Genanntes Ziel A: Wem gehört laut dem Text über Donald Ducks Weihnachten die Hütte, die Donald über die Feiertage nutzen darf?

Text zum Lesen:
Walt Disneys Fröhliche Weihnachten

Filed under: Comics für Kinder — Michael um 19:19

Walt Disneys Fröhliche WeihnachtenWeihnachten ist nicht nur das Fest der Liebe und der Besinnung auf das Wesentliche. Es ist auch ein Fest der Ruhe. Doch kann es in der Nähe von Donald Duck jemals richtige Ruhe geben? Ist der Erpel nicht zu quirlig und viel zu leicht zur Weißglut zu bringen? Das Angebot, eine Hütte von Onkel Dagobert über die Weihnachtstage nutzen zu dürfen, hätte ihm bereits seltsam vorkommen sollen. Eine derartige und noch dazu freiwillige Großherzigkeit kann unmöglich so gemeint sein, wie sie Donald und seinen drei Neffen zunächst erscheint. Und tatsächlich hat die Sache einen Haken. Zwar ist alles für ein schönes Weihnachtsfest in der Hütte vorhanden. Aber für alles muss kräftig in die Tasche gegriffen werden.

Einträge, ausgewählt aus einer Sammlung
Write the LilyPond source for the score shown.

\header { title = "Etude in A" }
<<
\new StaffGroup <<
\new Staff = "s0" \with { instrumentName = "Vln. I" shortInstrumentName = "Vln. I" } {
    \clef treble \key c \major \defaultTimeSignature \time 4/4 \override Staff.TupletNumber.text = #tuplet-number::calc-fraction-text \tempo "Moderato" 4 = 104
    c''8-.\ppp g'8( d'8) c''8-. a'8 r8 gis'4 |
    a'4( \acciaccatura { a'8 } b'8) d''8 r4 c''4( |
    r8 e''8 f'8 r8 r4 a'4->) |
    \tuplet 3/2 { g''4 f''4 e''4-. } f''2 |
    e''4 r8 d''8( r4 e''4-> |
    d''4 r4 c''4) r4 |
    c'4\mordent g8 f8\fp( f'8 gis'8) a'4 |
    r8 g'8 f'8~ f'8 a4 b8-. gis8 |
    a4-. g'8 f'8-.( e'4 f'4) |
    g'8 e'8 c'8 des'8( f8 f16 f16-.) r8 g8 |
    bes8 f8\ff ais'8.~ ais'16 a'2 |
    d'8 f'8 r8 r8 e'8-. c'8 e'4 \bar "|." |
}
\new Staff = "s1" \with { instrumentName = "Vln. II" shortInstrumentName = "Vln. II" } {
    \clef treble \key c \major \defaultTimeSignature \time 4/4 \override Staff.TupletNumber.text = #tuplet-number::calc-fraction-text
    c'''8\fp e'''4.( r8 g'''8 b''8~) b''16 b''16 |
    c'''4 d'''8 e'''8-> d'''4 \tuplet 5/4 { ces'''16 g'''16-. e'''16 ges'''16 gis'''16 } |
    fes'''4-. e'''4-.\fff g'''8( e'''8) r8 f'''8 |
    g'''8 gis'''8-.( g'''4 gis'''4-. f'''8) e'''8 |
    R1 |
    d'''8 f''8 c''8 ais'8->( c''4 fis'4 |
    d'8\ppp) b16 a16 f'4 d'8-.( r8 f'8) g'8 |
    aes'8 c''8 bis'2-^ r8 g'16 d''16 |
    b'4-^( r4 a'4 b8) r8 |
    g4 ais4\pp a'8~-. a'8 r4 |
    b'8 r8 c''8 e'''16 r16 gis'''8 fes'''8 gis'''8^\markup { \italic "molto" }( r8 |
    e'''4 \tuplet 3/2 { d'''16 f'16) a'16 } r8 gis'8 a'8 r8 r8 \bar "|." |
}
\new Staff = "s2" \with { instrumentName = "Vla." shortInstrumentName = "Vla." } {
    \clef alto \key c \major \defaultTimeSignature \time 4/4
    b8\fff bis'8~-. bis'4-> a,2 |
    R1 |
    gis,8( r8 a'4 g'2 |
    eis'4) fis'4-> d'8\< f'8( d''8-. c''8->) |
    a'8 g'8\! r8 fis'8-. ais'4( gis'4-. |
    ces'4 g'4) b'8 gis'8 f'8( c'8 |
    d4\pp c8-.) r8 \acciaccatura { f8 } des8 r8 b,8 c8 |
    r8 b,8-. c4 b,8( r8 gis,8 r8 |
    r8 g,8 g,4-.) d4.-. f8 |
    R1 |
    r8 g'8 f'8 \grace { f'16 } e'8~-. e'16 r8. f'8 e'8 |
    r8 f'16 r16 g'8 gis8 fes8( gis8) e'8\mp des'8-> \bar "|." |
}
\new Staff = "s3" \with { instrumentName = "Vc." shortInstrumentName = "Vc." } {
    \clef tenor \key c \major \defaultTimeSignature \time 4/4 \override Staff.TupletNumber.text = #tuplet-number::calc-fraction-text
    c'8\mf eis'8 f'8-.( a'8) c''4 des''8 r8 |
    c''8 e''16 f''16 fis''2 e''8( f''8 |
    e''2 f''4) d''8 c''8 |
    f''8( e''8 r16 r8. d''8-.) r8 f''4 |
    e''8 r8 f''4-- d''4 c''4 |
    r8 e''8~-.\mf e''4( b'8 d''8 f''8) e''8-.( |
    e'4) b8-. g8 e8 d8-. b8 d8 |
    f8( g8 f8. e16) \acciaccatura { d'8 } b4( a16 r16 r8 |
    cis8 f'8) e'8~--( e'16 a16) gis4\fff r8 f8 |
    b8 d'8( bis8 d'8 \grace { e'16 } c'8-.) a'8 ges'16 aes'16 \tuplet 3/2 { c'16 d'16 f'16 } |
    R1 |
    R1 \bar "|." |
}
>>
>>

* * *

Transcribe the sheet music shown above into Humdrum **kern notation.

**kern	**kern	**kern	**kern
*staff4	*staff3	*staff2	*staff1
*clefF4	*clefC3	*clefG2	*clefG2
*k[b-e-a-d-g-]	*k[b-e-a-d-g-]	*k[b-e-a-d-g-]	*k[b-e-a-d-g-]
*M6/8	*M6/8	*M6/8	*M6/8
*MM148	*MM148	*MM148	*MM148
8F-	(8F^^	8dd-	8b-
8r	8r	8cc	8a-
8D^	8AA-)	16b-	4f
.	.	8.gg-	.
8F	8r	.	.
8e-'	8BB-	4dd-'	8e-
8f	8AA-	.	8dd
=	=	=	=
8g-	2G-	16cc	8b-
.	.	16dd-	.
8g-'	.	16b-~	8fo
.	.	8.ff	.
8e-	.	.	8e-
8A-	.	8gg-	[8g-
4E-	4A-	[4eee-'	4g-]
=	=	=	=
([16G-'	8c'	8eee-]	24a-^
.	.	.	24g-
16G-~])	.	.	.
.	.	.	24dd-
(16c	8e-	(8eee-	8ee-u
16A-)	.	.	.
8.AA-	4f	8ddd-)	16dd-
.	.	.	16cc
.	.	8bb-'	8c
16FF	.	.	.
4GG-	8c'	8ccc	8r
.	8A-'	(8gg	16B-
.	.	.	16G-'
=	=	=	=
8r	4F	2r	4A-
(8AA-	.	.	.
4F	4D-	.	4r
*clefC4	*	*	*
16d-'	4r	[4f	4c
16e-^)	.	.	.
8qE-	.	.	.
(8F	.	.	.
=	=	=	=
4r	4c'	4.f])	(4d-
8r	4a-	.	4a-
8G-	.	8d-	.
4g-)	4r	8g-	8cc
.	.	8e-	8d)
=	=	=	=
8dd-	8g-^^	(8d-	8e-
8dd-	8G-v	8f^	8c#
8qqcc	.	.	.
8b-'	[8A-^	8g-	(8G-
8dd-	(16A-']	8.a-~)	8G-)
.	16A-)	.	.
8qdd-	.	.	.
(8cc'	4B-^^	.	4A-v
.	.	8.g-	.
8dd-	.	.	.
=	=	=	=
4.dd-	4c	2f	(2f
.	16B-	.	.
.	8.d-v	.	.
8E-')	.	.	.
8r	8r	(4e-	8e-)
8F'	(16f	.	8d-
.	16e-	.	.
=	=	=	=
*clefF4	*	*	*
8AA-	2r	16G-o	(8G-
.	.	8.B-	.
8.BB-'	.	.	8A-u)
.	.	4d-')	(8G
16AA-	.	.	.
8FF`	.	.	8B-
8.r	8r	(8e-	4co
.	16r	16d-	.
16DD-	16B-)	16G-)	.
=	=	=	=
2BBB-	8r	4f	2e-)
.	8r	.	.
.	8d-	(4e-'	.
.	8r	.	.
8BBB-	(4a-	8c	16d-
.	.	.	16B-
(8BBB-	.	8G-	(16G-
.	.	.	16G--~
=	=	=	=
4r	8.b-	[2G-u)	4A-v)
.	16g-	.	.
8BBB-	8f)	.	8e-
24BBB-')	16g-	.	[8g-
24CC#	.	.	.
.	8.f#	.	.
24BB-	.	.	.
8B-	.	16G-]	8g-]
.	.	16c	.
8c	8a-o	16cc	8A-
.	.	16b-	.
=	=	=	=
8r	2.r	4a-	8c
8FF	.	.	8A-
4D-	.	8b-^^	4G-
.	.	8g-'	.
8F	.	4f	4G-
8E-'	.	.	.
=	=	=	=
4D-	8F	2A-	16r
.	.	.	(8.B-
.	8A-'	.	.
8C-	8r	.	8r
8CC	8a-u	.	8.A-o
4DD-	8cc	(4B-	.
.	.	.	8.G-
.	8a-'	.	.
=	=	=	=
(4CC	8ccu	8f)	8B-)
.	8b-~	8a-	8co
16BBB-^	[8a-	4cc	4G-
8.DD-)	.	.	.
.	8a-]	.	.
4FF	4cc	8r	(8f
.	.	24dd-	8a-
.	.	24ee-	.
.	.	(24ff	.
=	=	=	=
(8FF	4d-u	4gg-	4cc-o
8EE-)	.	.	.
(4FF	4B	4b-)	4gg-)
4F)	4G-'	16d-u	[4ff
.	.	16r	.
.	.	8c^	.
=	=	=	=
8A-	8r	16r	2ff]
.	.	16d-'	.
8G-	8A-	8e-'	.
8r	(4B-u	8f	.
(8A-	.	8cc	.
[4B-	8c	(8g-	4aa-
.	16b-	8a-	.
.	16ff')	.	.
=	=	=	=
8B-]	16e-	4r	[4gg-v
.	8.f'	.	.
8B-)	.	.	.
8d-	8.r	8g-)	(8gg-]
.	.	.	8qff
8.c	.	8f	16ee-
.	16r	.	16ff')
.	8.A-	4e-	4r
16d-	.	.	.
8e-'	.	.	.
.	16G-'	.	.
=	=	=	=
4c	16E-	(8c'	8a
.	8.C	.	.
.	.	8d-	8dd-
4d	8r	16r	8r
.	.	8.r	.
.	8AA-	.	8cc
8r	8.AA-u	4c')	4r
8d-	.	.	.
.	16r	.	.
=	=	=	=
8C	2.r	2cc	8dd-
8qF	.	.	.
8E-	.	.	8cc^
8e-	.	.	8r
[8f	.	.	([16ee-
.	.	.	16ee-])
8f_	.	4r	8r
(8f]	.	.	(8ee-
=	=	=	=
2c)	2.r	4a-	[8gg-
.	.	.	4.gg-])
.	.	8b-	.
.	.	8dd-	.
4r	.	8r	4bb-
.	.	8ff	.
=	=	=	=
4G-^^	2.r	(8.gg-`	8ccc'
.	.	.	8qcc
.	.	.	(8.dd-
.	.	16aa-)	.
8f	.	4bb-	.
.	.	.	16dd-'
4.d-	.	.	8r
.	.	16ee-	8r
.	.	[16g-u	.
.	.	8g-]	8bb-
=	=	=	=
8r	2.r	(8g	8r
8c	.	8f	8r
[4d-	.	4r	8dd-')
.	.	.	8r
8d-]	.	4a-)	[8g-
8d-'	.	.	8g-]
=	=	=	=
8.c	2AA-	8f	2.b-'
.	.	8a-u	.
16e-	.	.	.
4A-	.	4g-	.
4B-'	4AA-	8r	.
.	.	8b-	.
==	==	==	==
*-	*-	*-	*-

==

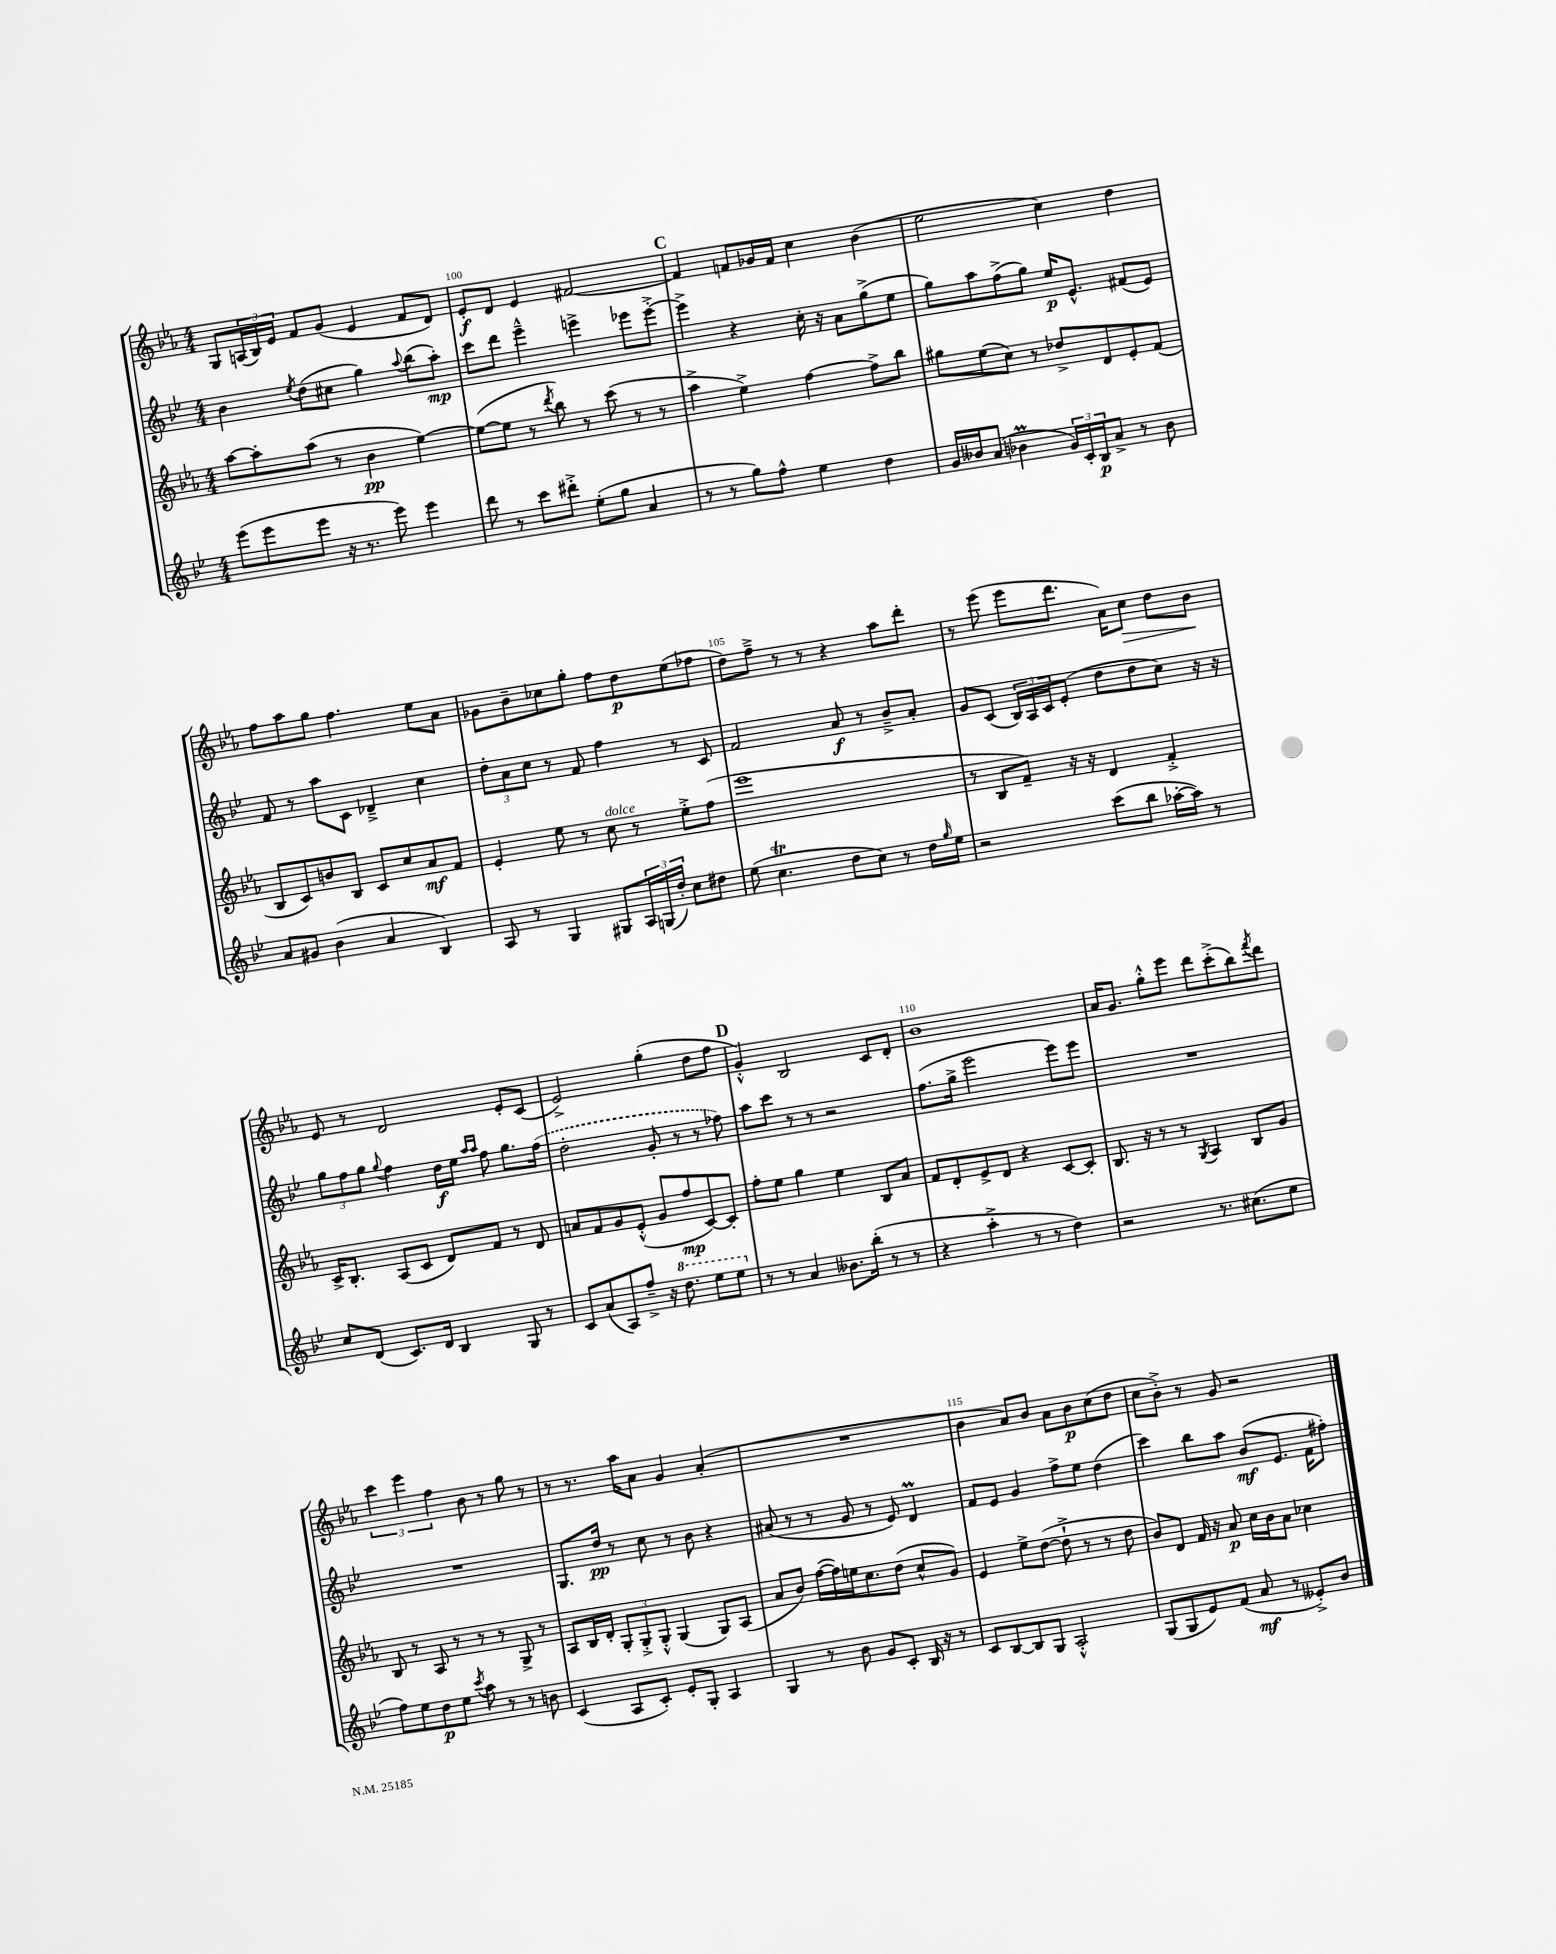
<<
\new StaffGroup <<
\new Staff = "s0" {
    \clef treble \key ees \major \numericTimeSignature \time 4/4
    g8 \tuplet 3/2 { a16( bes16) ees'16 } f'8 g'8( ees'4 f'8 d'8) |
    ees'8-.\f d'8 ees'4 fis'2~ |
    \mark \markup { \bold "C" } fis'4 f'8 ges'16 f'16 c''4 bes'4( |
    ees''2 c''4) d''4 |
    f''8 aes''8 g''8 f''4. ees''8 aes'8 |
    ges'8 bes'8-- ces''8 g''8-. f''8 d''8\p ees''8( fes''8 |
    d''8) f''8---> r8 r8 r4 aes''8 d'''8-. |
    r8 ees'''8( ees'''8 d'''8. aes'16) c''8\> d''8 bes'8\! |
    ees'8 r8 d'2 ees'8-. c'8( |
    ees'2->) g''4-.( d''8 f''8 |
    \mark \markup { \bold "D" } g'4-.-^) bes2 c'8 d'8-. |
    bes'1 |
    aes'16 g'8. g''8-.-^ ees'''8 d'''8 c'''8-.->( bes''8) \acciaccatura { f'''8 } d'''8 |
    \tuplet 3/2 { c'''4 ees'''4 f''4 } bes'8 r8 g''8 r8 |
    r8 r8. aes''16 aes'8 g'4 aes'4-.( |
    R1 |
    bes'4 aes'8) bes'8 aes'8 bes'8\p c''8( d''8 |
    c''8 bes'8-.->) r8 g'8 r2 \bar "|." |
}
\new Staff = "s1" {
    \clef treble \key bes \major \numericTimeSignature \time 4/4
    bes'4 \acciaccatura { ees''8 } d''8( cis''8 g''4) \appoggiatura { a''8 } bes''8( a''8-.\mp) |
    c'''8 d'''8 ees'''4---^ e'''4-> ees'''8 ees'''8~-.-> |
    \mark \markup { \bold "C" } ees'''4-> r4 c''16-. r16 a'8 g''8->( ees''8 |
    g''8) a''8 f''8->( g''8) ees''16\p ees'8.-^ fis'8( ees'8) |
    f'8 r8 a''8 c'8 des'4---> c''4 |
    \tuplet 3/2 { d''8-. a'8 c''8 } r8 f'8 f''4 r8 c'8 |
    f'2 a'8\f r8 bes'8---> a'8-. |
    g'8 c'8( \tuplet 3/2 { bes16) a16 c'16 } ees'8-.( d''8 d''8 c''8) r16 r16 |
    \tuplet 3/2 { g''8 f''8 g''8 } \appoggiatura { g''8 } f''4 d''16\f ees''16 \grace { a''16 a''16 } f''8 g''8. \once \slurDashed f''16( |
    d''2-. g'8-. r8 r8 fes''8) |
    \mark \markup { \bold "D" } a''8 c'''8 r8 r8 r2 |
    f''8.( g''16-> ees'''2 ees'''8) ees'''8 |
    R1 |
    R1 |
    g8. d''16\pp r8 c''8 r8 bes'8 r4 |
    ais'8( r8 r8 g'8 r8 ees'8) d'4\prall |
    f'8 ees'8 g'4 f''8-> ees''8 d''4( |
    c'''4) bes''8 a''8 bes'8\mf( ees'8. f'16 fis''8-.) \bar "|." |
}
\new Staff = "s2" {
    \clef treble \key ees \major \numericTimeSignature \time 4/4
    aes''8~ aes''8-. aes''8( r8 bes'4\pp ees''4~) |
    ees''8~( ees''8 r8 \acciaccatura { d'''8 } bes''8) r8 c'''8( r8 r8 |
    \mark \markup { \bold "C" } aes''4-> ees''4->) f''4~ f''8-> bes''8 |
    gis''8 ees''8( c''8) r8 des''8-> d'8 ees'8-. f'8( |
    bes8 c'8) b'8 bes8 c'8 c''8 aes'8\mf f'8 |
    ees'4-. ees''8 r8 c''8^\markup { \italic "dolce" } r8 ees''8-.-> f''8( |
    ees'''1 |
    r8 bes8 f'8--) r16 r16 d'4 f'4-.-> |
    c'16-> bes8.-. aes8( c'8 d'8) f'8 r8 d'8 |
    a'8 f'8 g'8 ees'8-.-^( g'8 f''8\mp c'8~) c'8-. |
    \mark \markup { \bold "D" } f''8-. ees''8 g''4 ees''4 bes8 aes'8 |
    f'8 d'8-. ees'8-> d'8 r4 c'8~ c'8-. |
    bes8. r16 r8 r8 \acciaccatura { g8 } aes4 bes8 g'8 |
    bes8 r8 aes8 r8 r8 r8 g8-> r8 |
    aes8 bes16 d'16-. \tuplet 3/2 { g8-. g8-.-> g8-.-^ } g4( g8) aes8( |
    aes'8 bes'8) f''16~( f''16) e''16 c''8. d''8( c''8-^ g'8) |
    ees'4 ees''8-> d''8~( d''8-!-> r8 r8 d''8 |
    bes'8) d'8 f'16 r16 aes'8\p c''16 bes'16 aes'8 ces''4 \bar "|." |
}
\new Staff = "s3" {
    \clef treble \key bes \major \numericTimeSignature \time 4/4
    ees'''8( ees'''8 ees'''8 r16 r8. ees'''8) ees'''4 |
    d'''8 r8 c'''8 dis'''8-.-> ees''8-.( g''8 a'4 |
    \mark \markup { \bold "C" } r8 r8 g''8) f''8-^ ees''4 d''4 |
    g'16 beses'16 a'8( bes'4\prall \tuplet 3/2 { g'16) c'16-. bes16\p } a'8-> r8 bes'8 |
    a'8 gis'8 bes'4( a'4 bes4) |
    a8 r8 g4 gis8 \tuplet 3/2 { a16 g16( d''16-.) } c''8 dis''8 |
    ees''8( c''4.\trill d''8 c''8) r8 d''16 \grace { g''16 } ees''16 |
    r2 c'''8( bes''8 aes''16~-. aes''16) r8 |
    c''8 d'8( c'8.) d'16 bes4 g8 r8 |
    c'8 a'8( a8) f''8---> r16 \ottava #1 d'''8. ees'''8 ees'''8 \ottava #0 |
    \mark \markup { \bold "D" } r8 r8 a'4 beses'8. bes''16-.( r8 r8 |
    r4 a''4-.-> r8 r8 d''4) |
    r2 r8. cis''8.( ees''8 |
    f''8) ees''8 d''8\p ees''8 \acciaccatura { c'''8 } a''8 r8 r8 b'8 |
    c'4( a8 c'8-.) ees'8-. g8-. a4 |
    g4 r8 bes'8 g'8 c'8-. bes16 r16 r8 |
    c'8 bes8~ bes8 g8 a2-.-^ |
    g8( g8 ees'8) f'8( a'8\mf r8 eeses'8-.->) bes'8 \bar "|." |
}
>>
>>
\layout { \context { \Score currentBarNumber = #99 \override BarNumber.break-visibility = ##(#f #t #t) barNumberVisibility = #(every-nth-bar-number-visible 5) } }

Genanntes Ziel B: Such in den Einträgen jede Zeile heraus, in der das Wort „override“ steht, und schreib diese Zeilen ab. Achte dabei auf Groß- und Kleinschreibung.

Schriftliche Antwort A: Onkel Dagobert.

Schriftliche Antwort B:
    \clef treble \key c \major \defaultTimeSignature \time 4/4 \override Staff.TupletNumber.text = #tuplet-number::calc-fraction-text \tempo "Moderato" 4 = 104
    \clef treble \key c \major \defaultTimeSignature \time 4/4 \override Staff.TupletNumber.text = #tuplet-number::calc-fraction-text
    \clef tenor \key c \major \defaultTimeSignature \time 4/4 \override Staff.TupletNumber.text = #tuplet-number::calc-fraction-text
\layout { \context { \Score currentBarNumber = #99 \override BarNumber.break-visibility = ##(#f #t #t) barNumberVisibility = #(every-nth-bar-number-visible 5) } }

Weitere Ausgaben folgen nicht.